# Required work:
Rewrite the material from the line containing "phylum: Chordata" through the end of the material, inclusive, substituting "species name" for "scientific name" and leaving everything else unchanged.

# Records for processing:
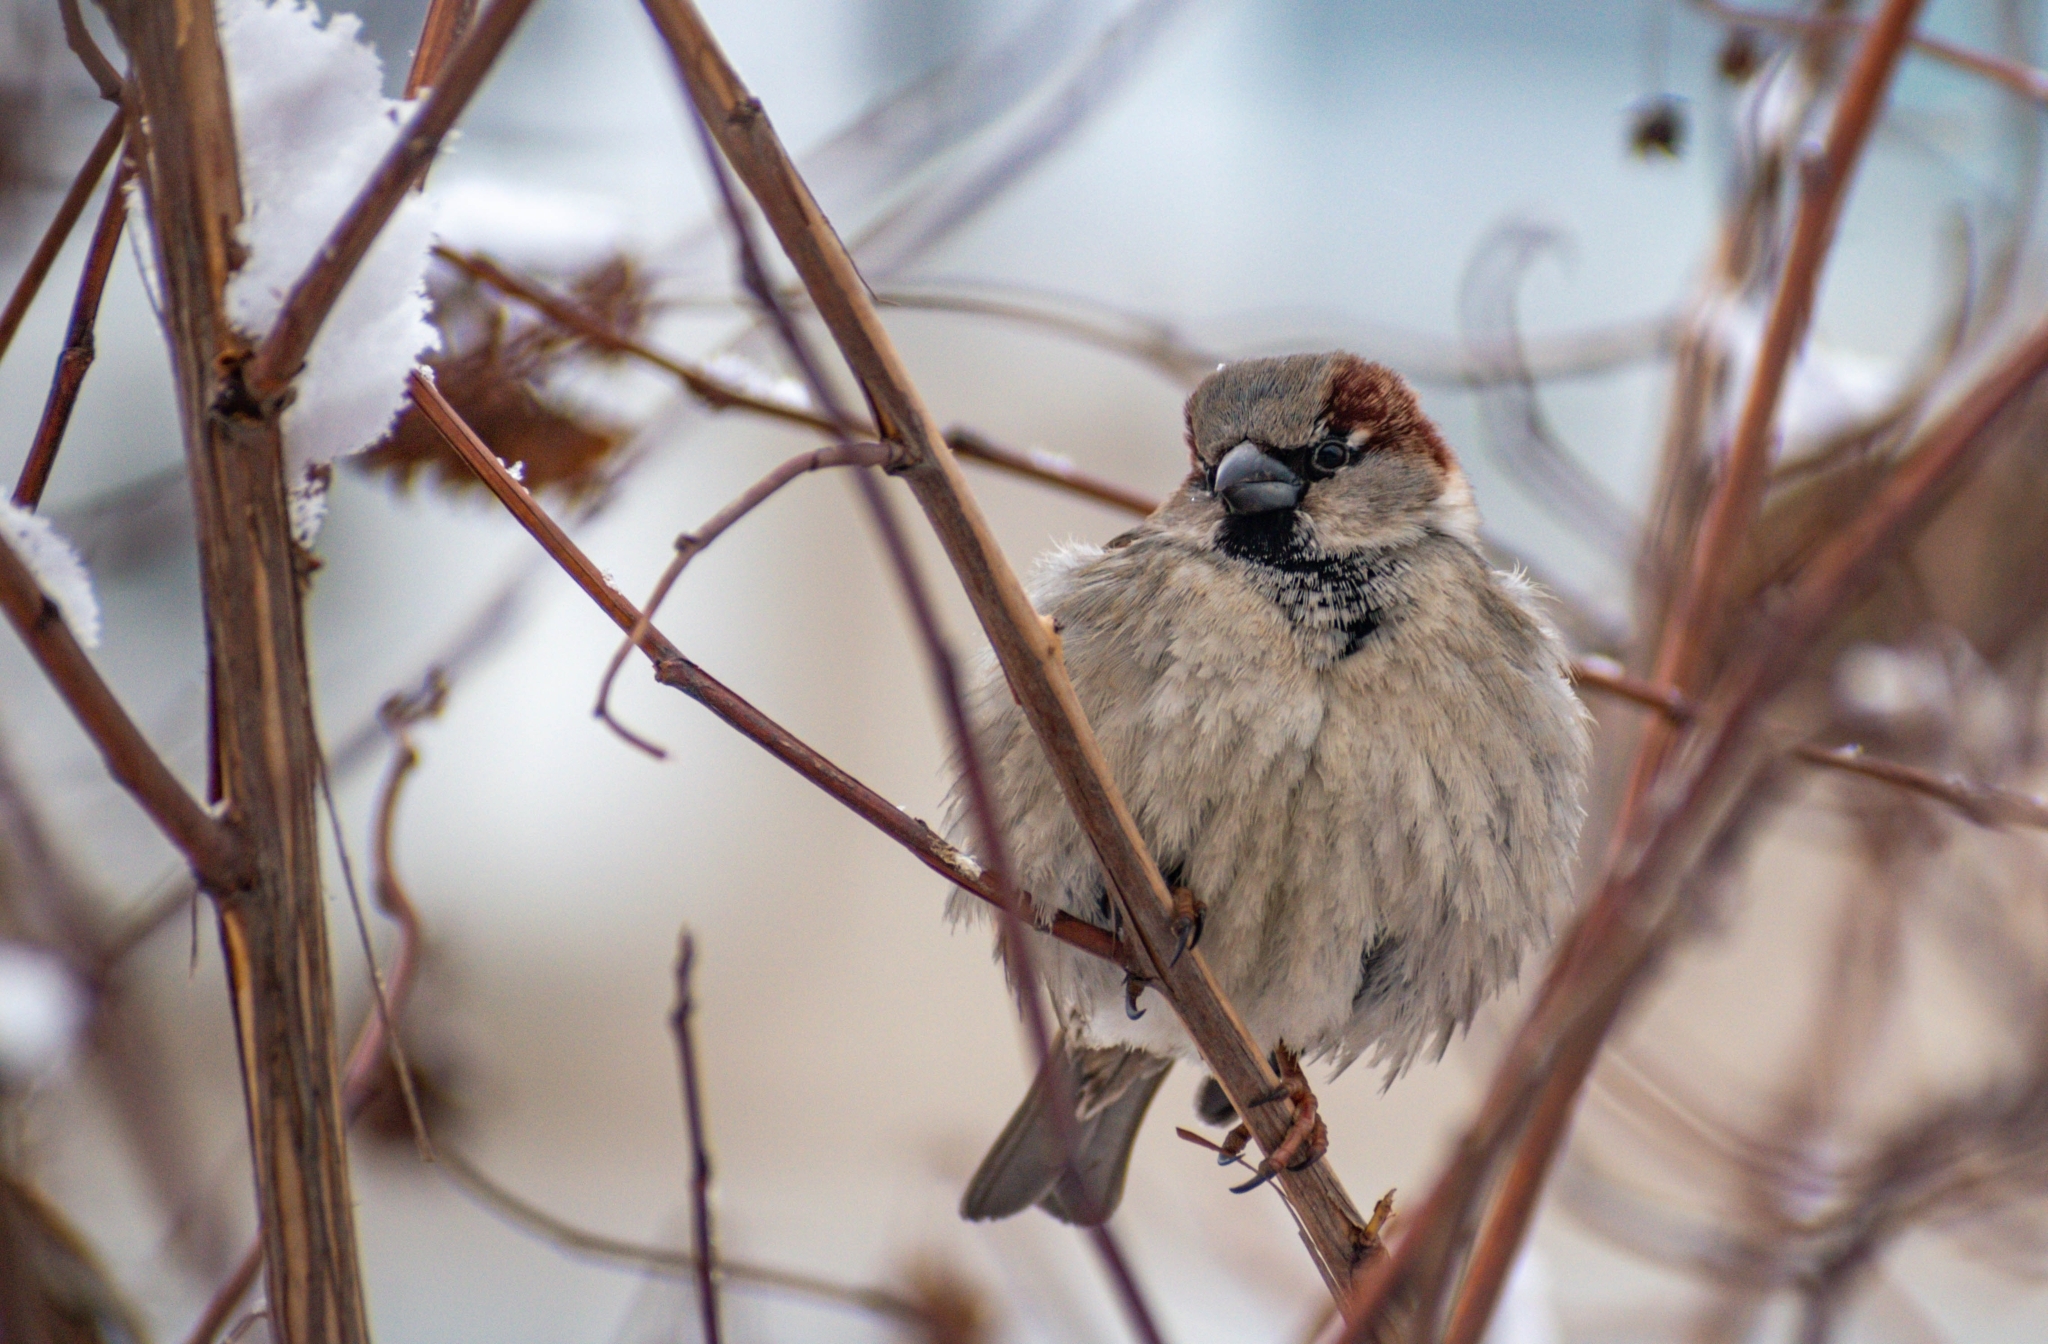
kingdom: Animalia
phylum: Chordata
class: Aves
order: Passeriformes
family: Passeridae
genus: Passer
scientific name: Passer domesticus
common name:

# Answer for this exercise:
phylum: Chordata
class: Aves
order: Passeriformes
family: Passeridae
genus: Passer
species name: Passer domesticus
common name:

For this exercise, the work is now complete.